IHTA84/S64(1A) identifies the income concerned as income which:  

  • is income of the settlement, 

  • arose more than five years before the TYA charge, 

  • has arisen (either directly or indirectly) from property comprised in the settlement that was, when the income arose, relevant property, and 

  • when the income arose, no person was beneficially entitled to an interest in possession in the property from which the income arose. 

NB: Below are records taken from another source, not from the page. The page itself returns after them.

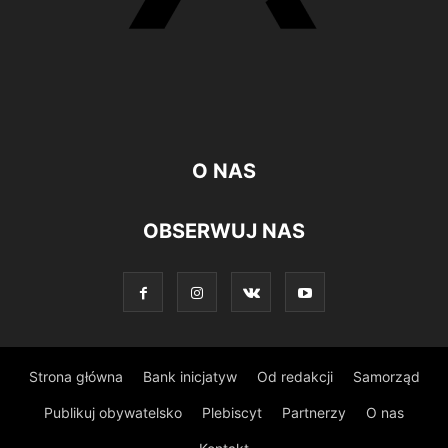
O NAS
OBSERWUJ NAS
Strona główna
Bank inicjatyw
Od redakcji
Samorząd
Publikuj obywatelsko
Plebiscyt
Partnerzy
O nas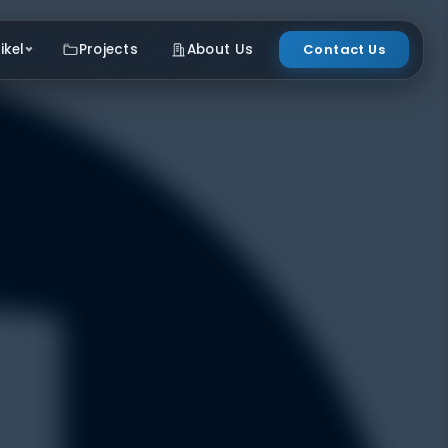
ikel
Projects
About Us
Contact Us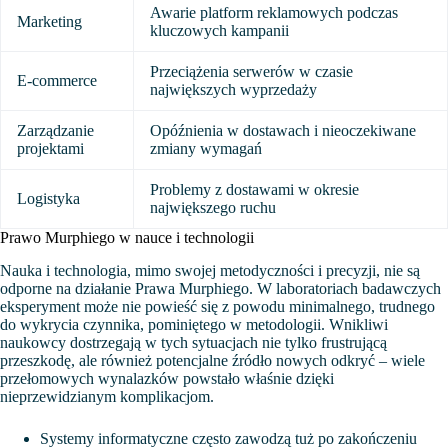
Awarie platform reklamowych podczas
Marketing
kluczowych kampanii
Przeciążenia serwerów w czasie
E-commerce
największych wyprzedaży
Zarządzanie
Opóźnienia w dostawach i nieoczekiwane
projektami
zmiany wymagań
Problemy z dostawami w okresie
Logistyka
największego ruchu
Prawo Murphiego w nauce i technologii
Nauka i technologia, mimo swojej metodyczności i precyzji, nie są
odporne na działanie Prawa Murphiego. W laboratoriach badawczych
eksperyment może nie powieść się z powodu minimalnego, trudnego
do wykrycia czynnika, pominiętego w metodologii. Wnikliwi
naukowcy dostrzegają w tych sytuacjach nie tylko frustrującą
przeszkodę, ale również potencjalne źródło nowych odkryć – wiele
przełomowych wynalazków powstało właśnie dzięki
nieprzewidzianym komplikacjom.
Systemy informatyczne często zawodzą tuż po zakończeniu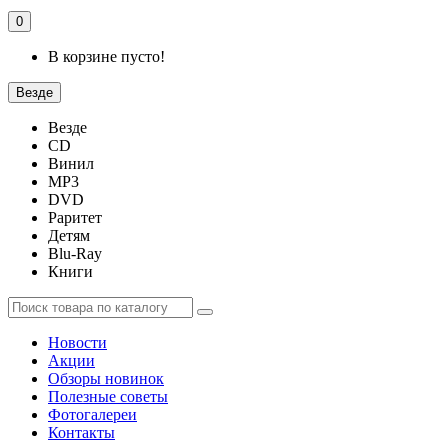
0
В корзине пусто!
Везде
Везде
CD
Винил
MP3
DVD
Раритет
Детям
Blu-Ray
Книги
Новости
Акции
Обзоры новинок
Полезные советы
Фотогалереи
Контакты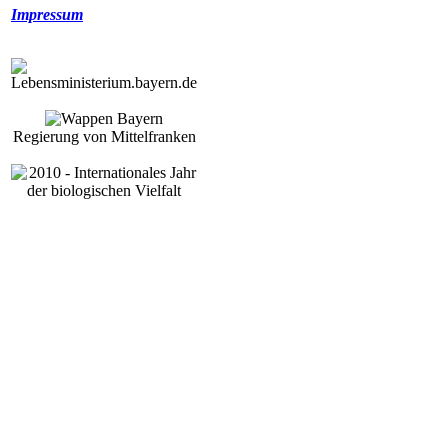
Impressum
Regierung von Mittelfranken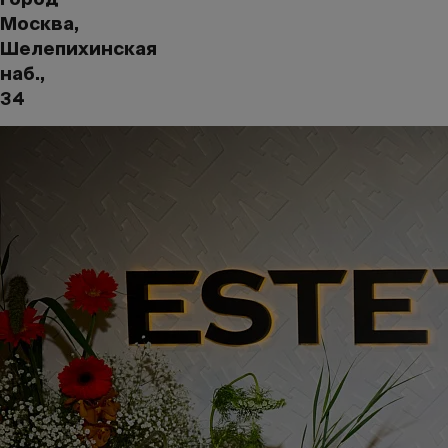
Москва,
Шелепихинская
наб.,
34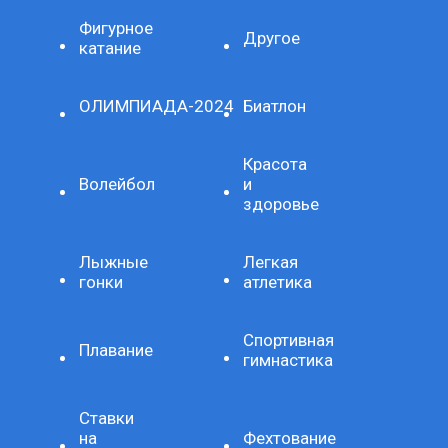
Фигурное
Другое
катание
ОЛИМПИАДА-2024
Биатлон
Красота
Волейбол
и
здоровье
Лыжные
Легкая
гонки
атлетика
Спортивная
Плавание
гимнастика
Ставки
на
Фехтование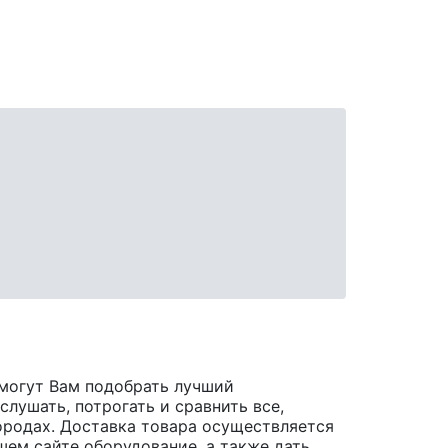
могут Вам подобрать лучший
лушать, потрогать и сравнить все,
 городах. Доставка товара осуществляется
шем сайте оборудование, а также дать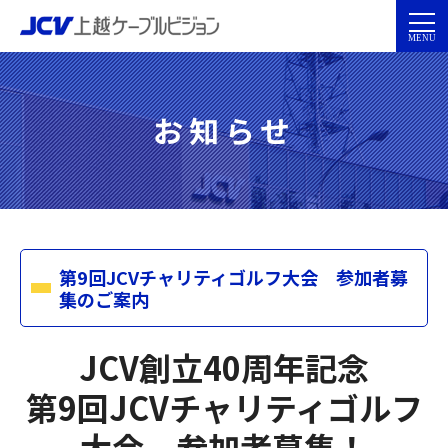
お知らせ
第9回JCVチャリティゴルフ大会 参加者募
集のご案内
JCV創立40周年記念
第9回JCVチャリティゴルフ
大会 参加者募集！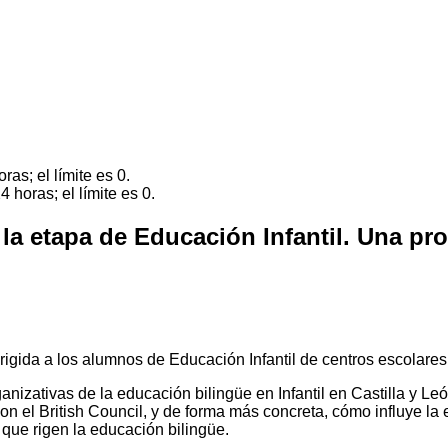
as; el límite es 0.
 horas; el límite es 0.
la etapa de Educación Infantil. Una pr
gida a los alumnos de Educación Infantil de centros escolares 
anizativas de la educación bilingüe en Infantil en Castilla y Le
on el British Council, y de forma más concreta, cómo influye la
 que rigen la educación bilingüe.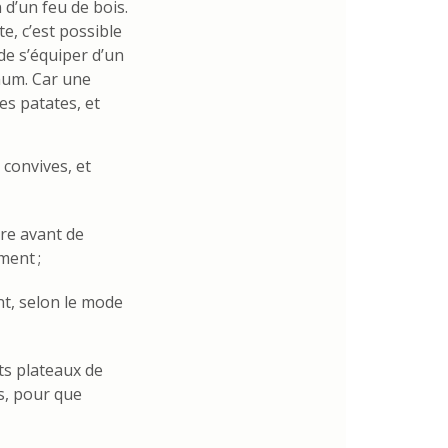
 d’un feu de bois.
te, c’est possible
 de s’équiper d’un
imum. Car une
es patates, et
convives, et
ure avant de
ment ;
t, selon le mode
ts plateaux de
s, pour que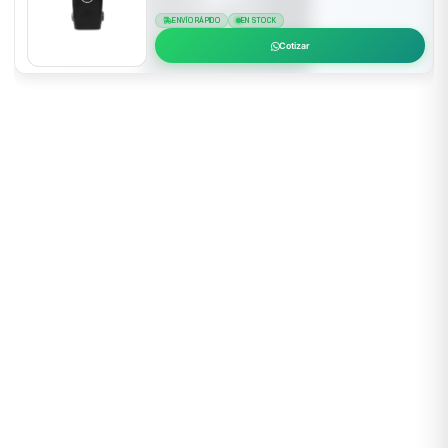
ENVÍO RÁPIDO
EN STOCK
Cotizar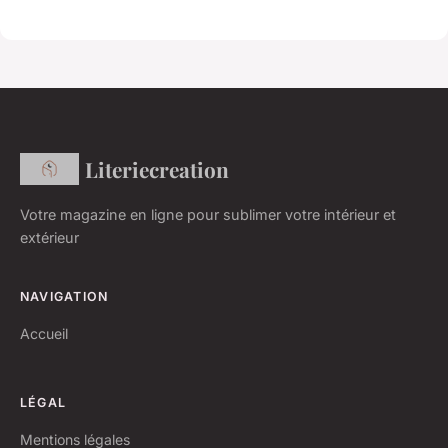
Literiecreation
Votre magazine en ligne pour sublimer votre intérieur et
extérieur
NAVIGATION
Accueil
LÉGAL
Mentions légales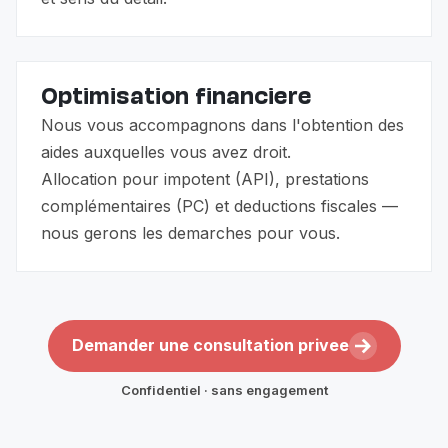
Optimisation financiere
Nous vous accompagnons dans l'obtention des
aides auxquelles vous avez droit.
Allocation pour impotent (API), prestations
complémentaires (PC) et deductions fiscales —
nous gerons les demarches pour vous.
Demander une consultation privee
Confidentiel · sans engagement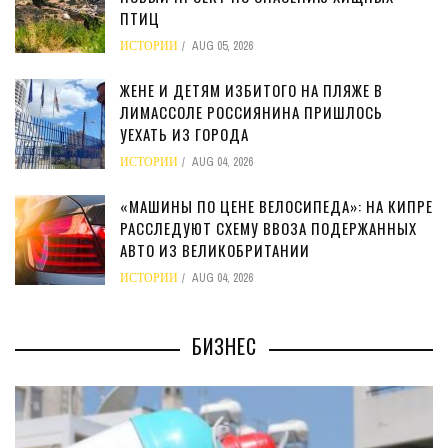
ПТИЦ
ИСТОРИИ
AUG 05, 2026
ЖЕНЕ И ДЕТЯМ ИЗБИТОГО НА ПЛЯЖЕ В
ЛИМАССОЛЕ РОССИЯНИНА ПРИШЛОСЬ
УЕХАТЬ ИЗ ГОРОДА
ИСТОРИИ
AUG 04, 2026
«МАШИНЫ ПО ЦЕНЕ ВЕЛОСИПЕДА»: НА КИПРЕ
РАССЛЕДУЮТ СХЕМУ ВВОЗА ПОДЕРЖАННЫХ
АВТО ИЗ ВЕЛИКОБРИТАНИИ
ИСТОРИИ
AUG 04, 2026
БИЗНЕС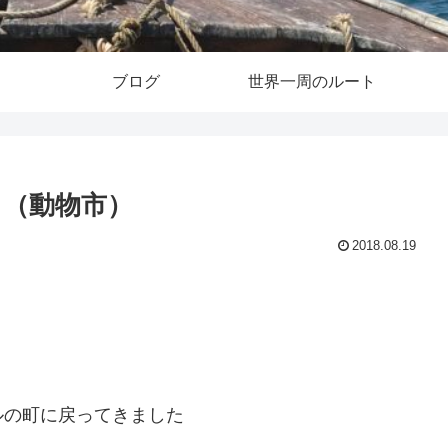
ブログ
世界一周のルート
（動物市）
2018.08.19
ルの町に戻ってきました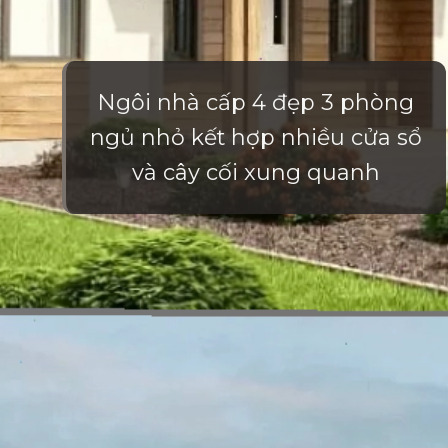
Ngôi nhà cấp 4 đẹp 3 phòng
ngủ nhỏ kết hợp nhiều cửa sổ
và cây cối xung quanh
Đang mở
https://vietnamxua.edu.vn/nha-vuon-dep-gia-re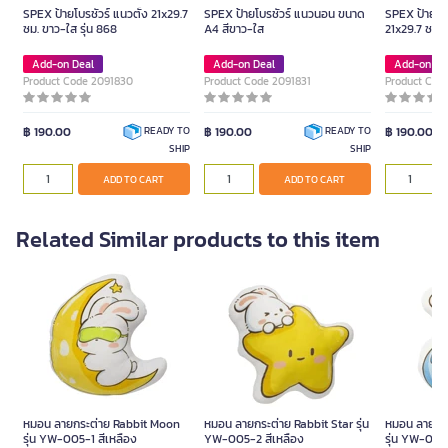
SPEX ป้ายโบรชัวร์ แนวตั้ง 21x29.7
SPEX ป้ายโบรชัวร์ แนวนอน ขนาด
SPEX ป้ายโบร
ซม. ขาว-ใส รุ่น 868
A4 สีขาว-ใส
21x29.7 ซม. 
Add-on Deal
Add-on Deal
Add-on De
Product Code 2091830
Product Code 2091831
Product Cod
฿ 190.00
฿ 190.00
฿ 190.00
READY TO
READY TO
SHIP
SHIP
ADD TO CART
ADD TO CART
Related Similar products to this item
หมอน ลายกระต่าย Rabbit Moon
หมอน ลายกระต่าย Rabbit Star รุ่น
หมอน ลายกร
รุ่น YW-005-1 สีเหลือง
YW-005-2 สีเหลือง
รุ่น YW-005-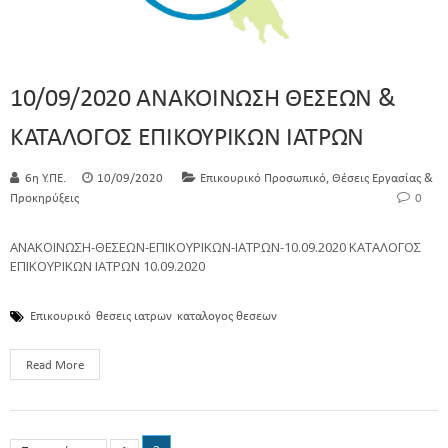
10/09/2020 ΑΝΑΚΟΙΝΩΣΗ ΘΕΣΕΩΝ &
ΚΑΤΑΛΟΓΟΣ ΕΠΙΚΟΥΡΙΚΩΝ ΙΑΤΡΩΝ
,
6η Υ.ΠΕ.
10/09/2020
Επικουρικό Προσωπικό
Θέσεις Εργασίας &
Προκηρύξεις
0
ΑΝΑΚΟΙΝΩΣΗ-ΘΕΣΕΩΝ-ΕΠΙΚΟΥΡΙΚΩΝ-ΙΑΤΡΩΝ-10.09.2020 ΚΑΤΑΛΟΓΟΣ
ΕΠΙΚΟΥΡΙΚΩΝ ΙΑΤΡΩΝ 10.09.2020
Επικουρικό
θεσεις ιατρων
καταλογος θεσεων
Read More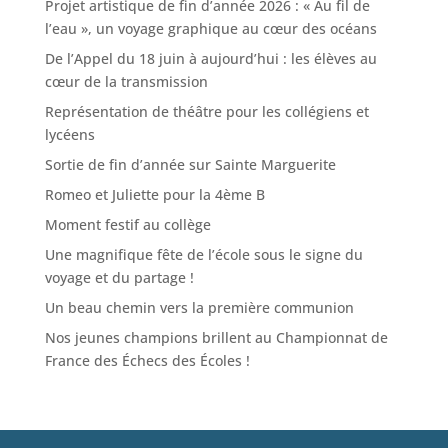
Projet artistique de fin d’année 2026 : « Au fil de
l’eau », un voyage graphique au cœur des océans
De l’Appel du 18 juin à aujourd’hui : les élèves au
cœur de la transmission
Représentation de théâtre pour les collégiens et
lycéens
Sortie de fin d’année sur Sainte Marguerite
Romeo et Juliette pour la 4ème B
Moment festif au collège
Une magnifique fête de l’école sous le signe du
voyage et du partage !
Un beau chemin vers la première communion
Nos jeunes champions brillent au Championnat de
France des Échecs des Écoles !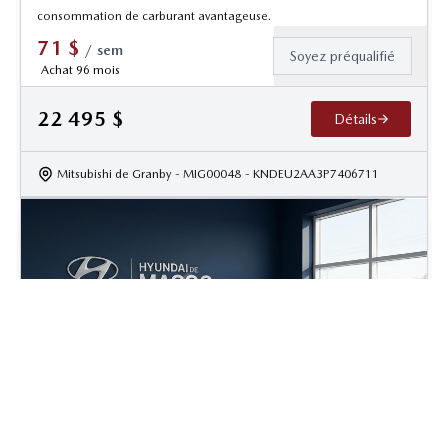
consommation de carburant avantageuse.
71
$
/
sem
Soyez préqualifié
Achat 96 mois
22 495
$
Détails
Mitsubishi de Granby
- MIG00048
- KNDEU2AA3P7406711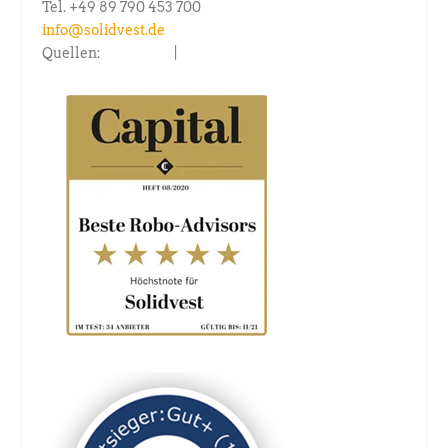
Tel. +49 89 790 453 700
info@solidvest.de
Quellen:
capital.de
|
fondsconsult.de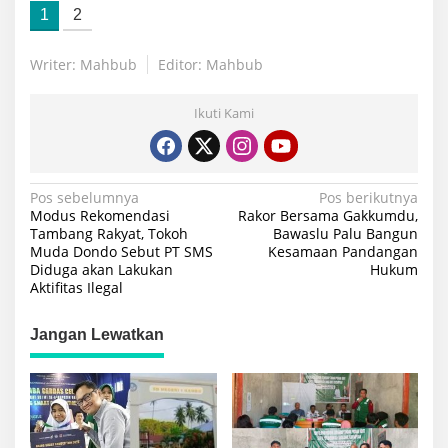
1
2
Writer: Mahbub
Editor: Mahbub
Ikuti Kami
Navigasi
Pos sebelumnya
Pos berikutnya
Modus Rekomendasi
Rakor Bersama Gakkumdu,
pos
Tambang Rakyat, Tokoh
Bawaslu Palu Bangun
Muda Dondo Sebut PT SMS
Kesamaan Pandangan
Diduga akan Lakukan
Hukum
Aktifitas Ilegal
Jangan Lewatkan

If the settlor, from 5 April 2017 is not a Formerly Domiciled Resident (IHTM13062) there are two relaxations from this general position. These are where 

  • the settlor was not domiciled in the UK at the time when the property (producing the income) became comprised in the settlement and the income is represented by  

  • property which is situated outside the UK, IHTA84/S64(1B)(a), or 

  • a holding in an Authorised Unit Trust (AUT) or an Open-ended Investment Company (EIC), IHTA84/S64(1B)(b). 

  • the income is represented by exempt gilts and it is shown that all the beneficiaries who could ever become entitled to the capital or income from the settled property meet the condition for residence and domicile specified in the issue of the Treasury stock concerned, IHTA84/S64(1C). 

There is no relief for the period that the income that is deemed to be relevant property because IHTA84/S66(2A) dis-applies IHTA84/S66(2) – which allows for a reduced rate where property has not been relevant property throughout the preceding ten years – for income that is treated as relevant property under IHTA84/S64(1A), so that tax is charged as regards such income at the rate given by IHTA84/S66(1). 

In most cases, there is no need to conduct a forensic examination of transactions through the income account. In determining whether any income is to be treated as relevant property under these provisions, it will normally be sufficient for trustees to take the balance on the income account immediately before the TYA year arises and deduct from that amount the income that has arisen during the five preceding years. Any balance on the income account is to be treated as relevant property.

If the trust’s accounting period does not match with the anniversary of the trust, you may accept a sensible and reasonable approach to allocating income to the five year period immediately before the TYA charge (which will escape the charge). Where income has been distributed, again, you can follow the trustees’ approach and unless it is clear a specific part of the income has been distributed. A ‘first in, first out’ approach is acceptable. 

For the avoidance of doubt, IHTA84/S64(1A) is not limited to just the ten year period before each TYA charge. All income which arose more than five years before any TYA charge is treated as relevant property and will include income that arose at any time before the previous ten year charge. If such income has not been distributed by the time the next TYA charge arises, you should treat it as relevant property for the purposes of that charge.